Terry y Johnny, ambos pendientes de su propia agenda, estaban un poco irritados porque no paraba de acercarse gente a Kathryn. La fraternidad inducida por el éxtasis estaba bien, pero ellos tenían negocios que atender. Por tanto, Terry se mostró de acuerdo con Catarrh cuando Johnny le dijo a Rab Birrell: «Volvamos a tu casa.»

«Eh, vale», dijo Rab, «un momento.» Quiso asegurarse, echándole una mirada a Charlene y a Lisa. Rab estaba decidido a no ir a ninguna parte sin Charlene. Ellas estaban a favor, pero fue Kathryn quien se mostró renuente en un principio. «¡Terry, me lo estoy pasando de cine!»

Como de costumbre, Terry tenía una respuesta. «Ya, pero ahora es precisamente cuando hay que moverse. Cuando te lo estás pasando de cine. Porque si esperas a estar pasándolo de culo antes de irte, no harás más que llevarte el mal rollo contigo al sitio siguiente.»

Kathryn meditó al respecto y le dio la razón. Aquella noche había comenzado de forma extraña, pero poco a poco se había convertido en algo maravilloso. Y Terry no le había fallado hasta ahora, así que estaba contenta de seguirle la corriente. Terry, por su parte, estaba sorprendido de ver que dos de las chicas que había visto antes estaban con Rab Birrell. Eran las que estaban con la chavala a la que había insultado.

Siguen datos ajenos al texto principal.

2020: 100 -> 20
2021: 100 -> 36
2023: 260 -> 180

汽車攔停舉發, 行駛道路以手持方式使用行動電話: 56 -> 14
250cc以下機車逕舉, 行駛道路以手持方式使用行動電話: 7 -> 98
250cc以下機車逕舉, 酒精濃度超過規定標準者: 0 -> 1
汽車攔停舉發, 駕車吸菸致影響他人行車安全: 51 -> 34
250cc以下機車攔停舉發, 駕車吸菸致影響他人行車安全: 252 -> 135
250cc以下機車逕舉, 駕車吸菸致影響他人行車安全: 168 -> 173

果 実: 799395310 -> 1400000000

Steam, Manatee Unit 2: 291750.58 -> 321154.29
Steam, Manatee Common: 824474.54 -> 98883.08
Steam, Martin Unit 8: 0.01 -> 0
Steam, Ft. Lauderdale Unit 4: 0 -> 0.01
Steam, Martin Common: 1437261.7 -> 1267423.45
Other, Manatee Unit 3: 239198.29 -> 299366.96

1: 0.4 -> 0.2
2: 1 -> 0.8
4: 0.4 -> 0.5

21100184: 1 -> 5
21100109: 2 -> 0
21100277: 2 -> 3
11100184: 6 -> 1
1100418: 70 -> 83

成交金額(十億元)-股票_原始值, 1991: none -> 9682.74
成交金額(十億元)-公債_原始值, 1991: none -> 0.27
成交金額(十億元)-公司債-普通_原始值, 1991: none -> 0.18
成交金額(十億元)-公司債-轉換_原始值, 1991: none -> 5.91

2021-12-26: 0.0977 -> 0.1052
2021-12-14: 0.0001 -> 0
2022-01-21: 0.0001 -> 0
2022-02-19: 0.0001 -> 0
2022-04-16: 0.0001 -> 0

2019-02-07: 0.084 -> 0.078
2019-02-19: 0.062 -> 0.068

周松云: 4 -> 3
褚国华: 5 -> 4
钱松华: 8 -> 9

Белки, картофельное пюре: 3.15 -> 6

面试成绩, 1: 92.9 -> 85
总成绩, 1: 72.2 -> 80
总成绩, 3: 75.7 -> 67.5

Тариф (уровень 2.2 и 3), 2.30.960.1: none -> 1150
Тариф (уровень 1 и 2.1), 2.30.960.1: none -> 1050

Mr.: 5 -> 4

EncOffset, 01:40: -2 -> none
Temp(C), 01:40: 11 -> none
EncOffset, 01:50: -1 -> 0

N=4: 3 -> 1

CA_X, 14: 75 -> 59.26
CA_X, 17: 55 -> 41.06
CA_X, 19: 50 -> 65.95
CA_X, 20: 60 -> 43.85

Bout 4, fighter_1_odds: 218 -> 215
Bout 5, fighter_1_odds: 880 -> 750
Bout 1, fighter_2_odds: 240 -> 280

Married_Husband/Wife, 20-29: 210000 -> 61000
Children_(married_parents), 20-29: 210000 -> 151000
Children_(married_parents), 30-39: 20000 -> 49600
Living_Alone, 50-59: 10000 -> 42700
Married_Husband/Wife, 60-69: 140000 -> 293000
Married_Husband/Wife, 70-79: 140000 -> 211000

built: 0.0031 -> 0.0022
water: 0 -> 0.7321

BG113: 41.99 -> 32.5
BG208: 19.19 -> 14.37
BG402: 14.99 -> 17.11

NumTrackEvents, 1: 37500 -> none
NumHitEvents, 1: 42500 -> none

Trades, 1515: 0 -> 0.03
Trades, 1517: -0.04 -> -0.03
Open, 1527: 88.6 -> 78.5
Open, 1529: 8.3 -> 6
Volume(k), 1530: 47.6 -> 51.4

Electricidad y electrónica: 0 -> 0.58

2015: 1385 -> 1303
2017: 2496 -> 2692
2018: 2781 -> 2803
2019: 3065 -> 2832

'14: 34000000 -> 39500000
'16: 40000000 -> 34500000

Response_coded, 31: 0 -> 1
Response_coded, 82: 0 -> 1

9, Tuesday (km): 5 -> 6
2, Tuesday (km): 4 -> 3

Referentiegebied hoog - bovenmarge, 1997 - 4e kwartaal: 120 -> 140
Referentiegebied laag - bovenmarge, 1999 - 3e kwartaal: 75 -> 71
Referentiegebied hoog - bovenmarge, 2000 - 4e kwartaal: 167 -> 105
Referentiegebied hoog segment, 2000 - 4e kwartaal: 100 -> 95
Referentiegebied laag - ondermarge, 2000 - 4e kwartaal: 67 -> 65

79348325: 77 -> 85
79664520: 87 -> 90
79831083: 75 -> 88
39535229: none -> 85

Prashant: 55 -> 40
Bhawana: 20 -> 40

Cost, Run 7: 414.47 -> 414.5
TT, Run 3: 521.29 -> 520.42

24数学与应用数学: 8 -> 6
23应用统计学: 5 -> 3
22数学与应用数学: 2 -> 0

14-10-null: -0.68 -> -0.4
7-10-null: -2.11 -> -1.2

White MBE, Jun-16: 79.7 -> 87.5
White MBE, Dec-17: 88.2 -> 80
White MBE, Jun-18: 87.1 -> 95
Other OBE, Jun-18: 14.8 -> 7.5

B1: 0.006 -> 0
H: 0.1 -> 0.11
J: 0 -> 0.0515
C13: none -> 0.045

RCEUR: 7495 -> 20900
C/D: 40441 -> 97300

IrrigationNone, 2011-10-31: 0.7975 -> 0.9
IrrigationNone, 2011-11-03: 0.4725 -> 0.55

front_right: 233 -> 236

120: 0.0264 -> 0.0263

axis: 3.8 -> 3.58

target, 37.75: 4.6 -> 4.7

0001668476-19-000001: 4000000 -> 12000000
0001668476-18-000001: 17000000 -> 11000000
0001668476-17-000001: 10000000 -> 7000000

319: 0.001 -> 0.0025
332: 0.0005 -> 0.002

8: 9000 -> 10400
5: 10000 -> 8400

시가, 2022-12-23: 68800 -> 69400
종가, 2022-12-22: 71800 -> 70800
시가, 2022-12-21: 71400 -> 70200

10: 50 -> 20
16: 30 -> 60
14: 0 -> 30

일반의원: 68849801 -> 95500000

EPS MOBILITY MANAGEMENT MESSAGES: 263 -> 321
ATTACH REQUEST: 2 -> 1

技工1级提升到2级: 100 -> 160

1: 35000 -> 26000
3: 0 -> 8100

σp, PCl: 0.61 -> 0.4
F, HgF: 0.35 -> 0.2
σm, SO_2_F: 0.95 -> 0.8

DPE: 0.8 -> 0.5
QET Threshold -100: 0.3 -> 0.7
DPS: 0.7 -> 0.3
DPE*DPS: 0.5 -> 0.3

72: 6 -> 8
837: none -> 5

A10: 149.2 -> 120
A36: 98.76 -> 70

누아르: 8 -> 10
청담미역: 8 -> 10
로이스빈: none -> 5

Lisa le miró y señaló: «¡Eso estuvo cojonudo! ¡Que un pit bull se comiera el coño de su madre!»

Rab parecía desconcertado mientras Charlene y Lisa se partían de risa. Terry también lo hizo y luego dijo a modo de semidisculpa: «Siento haberle tomado el pelo a vuestra amiga…»

«Nah, estuvo guay», sonrió Lisa, «es una vacaburra creída. No iba con nosotras. Simplemente nos la encontramos, ¿eh, Char?»

«Sí» corroboró Charlene. Rab le había dado un chicle y estaba masticando a toda pastilla.

«Estupendo», asintió Terry, consciente en todo momento de que jamás se le habría pasado por la cabeza disculparse de haber creído que las chicas estaban ofendidas de verdad.